◆ **Brief**
Copy down every line of the data below without changing anything, and leave the pictures out of your answer.

* START *

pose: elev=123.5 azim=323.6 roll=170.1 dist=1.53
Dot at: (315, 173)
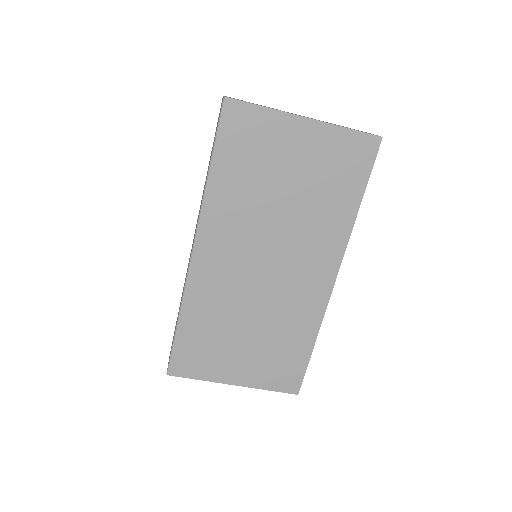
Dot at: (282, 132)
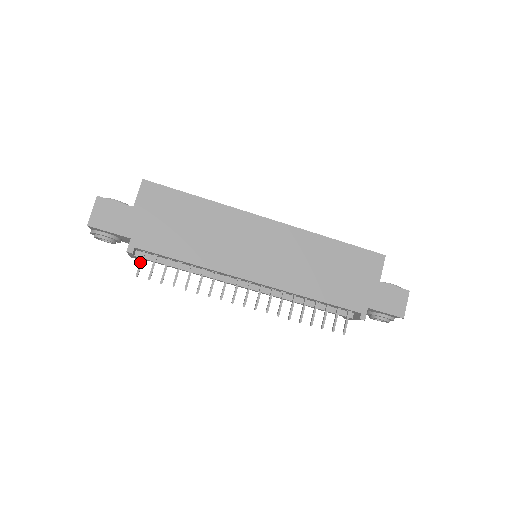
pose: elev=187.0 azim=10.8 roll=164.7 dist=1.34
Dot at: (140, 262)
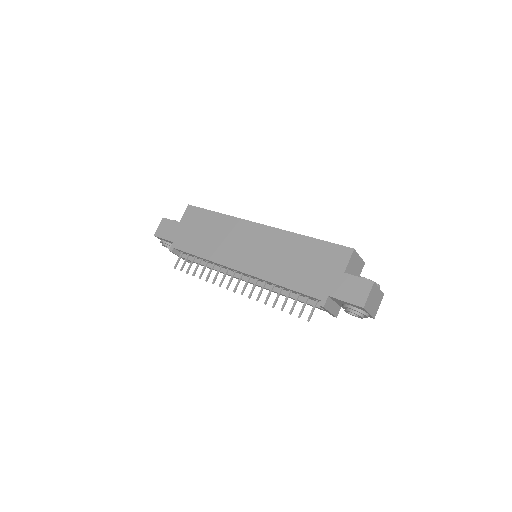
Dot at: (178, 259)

* END *

◆ **Solution to this exercise**
pose: elev=123.5 azim=323.6 roll=170.1 dist=1.53
Dot at: (315, 173)
Dot at: (282, 132)
pose: elev=187.0 azim=10.8 roll=164.7 dist=1.34
Dot at: (140, 262)
Dot at: (178, 259)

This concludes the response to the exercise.